Cote d'Or makes some nice praline-filled chocolate bars at ŭ a pop.
I agree with Steve about the ice cream chocolate. The folks at Ben&Jerry's should be ashamed of the oil-based garbage they call chocolate chips.
#20
Posted 29 November 2001 - 04:50 PM
As for cooking the bars, the consensus seems to be to chill the candy bars, then dip in a beer (??) or milk-based batter and fry away.
I even found this article about deep fried candy bars at the Minnesota State Fair. Chef Rodney from Wisconsin gives his take on 'em (hope this link works):
http://www.channel4000.com/news/stories/news-92316420010817-100833.html
I am still trying to stop laughing.
#21
Posted 29 November 2001 - 05:44 PM
The crunch, the sweetness, the melt-in-your-mouth frozen marshmallow, the chewy cookie bottom, mmmmm.
#22
Posted 29 November 2001 - 05:54 PM
#23
Posted 29 November 2001 - 07:12 PM
I wasn't sure what a Mallomar was.

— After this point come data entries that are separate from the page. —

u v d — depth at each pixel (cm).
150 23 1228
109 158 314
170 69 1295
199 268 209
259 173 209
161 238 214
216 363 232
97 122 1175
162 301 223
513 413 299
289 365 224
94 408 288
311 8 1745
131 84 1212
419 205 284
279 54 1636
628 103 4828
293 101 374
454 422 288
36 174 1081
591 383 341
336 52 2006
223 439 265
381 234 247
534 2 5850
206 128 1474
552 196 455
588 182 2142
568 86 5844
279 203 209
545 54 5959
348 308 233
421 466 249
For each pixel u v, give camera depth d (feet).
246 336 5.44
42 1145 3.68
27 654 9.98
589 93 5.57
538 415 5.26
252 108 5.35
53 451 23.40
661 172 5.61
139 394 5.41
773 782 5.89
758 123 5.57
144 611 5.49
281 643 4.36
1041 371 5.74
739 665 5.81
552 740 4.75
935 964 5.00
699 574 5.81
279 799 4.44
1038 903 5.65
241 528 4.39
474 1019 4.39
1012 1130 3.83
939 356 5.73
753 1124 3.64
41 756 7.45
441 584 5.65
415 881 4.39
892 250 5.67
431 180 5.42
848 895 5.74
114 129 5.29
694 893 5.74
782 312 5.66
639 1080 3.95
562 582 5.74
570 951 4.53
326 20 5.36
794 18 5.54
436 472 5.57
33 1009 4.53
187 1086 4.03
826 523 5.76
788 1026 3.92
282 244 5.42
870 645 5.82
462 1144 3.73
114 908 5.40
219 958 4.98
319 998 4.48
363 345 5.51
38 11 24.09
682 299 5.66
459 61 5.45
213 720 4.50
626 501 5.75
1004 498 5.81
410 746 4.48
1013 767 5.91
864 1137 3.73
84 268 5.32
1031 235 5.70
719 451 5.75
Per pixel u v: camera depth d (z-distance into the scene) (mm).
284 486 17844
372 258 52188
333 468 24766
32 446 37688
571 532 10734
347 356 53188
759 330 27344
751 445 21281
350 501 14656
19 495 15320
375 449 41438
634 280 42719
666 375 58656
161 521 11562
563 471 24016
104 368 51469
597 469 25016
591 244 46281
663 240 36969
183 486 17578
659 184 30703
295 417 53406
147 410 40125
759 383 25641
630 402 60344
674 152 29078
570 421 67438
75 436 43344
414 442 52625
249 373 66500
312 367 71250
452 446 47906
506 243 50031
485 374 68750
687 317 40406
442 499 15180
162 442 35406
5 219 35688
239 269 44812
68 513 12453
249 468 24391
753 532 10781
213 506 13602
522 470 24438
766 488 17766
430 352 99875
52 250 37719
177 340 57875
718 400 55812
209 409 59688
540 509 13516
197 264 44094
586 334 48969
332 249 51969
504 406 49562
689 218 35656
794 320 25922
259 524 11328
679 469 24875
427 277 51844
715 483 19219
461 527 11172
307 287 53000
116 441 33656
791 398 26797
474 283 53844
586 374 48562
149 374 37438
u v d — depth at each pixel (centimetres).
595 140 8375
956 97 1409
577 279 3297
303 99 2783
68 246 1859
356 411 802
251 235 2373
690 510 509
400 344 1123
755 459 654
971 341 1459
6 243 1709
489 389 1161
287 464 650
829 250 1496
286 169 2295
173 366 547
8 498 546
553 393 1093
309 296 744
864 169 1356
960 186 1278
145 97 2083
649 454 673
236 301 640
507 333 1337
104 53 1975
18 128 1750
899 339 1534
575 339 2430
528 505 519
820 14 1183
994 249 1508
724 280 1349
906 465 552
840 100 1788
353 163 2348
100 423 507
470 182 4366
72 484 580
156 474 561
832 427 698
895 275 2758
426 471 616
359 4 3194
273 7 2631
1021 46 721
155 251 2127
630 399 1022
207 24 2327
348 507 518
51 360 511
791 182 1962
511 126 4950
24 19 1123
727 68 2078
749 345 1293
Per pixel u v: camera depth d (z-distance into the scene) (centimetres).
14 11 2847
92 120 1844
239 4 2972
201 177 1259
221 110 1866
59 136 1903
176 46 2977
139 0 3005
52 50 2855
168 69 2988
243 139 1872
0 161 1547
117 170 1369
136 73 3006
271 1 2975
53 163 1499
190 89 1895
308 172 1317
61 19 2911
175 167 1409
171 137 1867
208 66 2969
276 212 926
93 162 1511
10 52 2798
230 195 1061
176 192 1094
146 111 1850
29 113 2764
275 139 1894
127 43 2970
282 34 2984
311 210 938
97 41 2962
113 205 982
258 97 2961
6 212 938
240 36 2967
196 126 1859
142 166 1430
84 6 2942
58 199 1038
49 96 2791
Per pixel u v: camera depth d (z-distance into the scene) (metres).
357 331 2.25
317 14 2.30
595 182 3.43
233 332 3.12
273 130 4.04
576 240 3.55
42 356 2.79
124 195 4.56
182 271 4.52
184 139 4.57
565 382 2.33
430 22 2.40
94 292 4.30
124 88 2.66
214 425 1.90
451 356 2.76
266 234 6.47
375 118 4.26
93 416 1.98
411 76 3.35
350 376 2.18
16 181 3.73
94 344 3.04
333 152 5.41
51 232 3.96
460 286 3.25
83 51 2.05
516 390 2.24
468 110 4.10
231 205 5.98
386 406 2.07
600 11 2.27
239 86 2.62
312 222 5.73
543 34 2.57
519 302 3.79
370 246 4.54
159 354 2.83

Here's a link with a pic and a quote "... about Mallomars: They're a New York thing. Seventy percent of all Mallomars sold are sold in metropolitan New York. And they're seasonal, available only from October to mid-March, because they are such delicate flowers they would melt in the harsh spring and summer months. News of the wonders of refrigeration and climate control has apparently not reached Nabisco's New Jersey headquarters."
http://www.salon.com...2/27/mallomars/
#24
Posted 29 November 2001 - 08:07 PM
#25
Posted 30 November 2001 - 08:48 AM
#26
Posted 30 November 2001 - 10:42 AM
Quote: from A Balic on 1:48 pm on Nov.30,2001
Deep fried, fish flavoured chocolate bars are only one of many Scottish crimes against food, for example they also deep fry pizza (with or without battering first).
And I thought deep fried pickles were bizarre. But pizza too? Yikes.
Of course, people probably used to think that battered and deep fried jalapenos were strange too.
On the subject of deep frying, maybe someone should start a thread asking what the weirdest thing anyone has ever deep fried. Mine would probably be an entire pack of bubble gum, but that was quite by accident. I no longer place my fry daddy directly underneath the kitchen cupboards.
#27
Posted 30 November 2001 - 03:39 PM
Quote: from A Balic on 10:48 am on Nov. 30, 2001
as they use the same oil that has been used to fry fish. Deep fried, fish flavoured chocolate bars are only one of many Scottish crimes against food
OK. Anyone who recycles cooking oil for ANY reason is already going too far. Is oil that expensive in Scotland?
#28
Posted 02 December 2001 - 07:54 PM
Recently one of the food magazines ran an article about this nougat business of Sally Williams
#29
Posted 02 December 2001 - 08:54 PM
#30
Posted 11 December 2001 - 09:49 AM
Having made homemade ice cream, here's a possible reason why most of the chocolate in ice cream is crappy chocolate. When you use decent chocolate in ice cream it gets really really hard when frozen and also feels a little gritty. B&J (and others) use "chocolate flavored" chips or chunks that have a high percentage of oil in them because they are softer at frozen temperatures.
Any ice cream using decent chocolate tends to use the shaven form rather than chips or larger chunks. Here, I am thinking of Haagen Dazs - bought at a Haagen Dazs store, not from the supermarket. Specifically their double chocolate mint. The chocolate shavings are really small and taste much more chocolatey than other brands.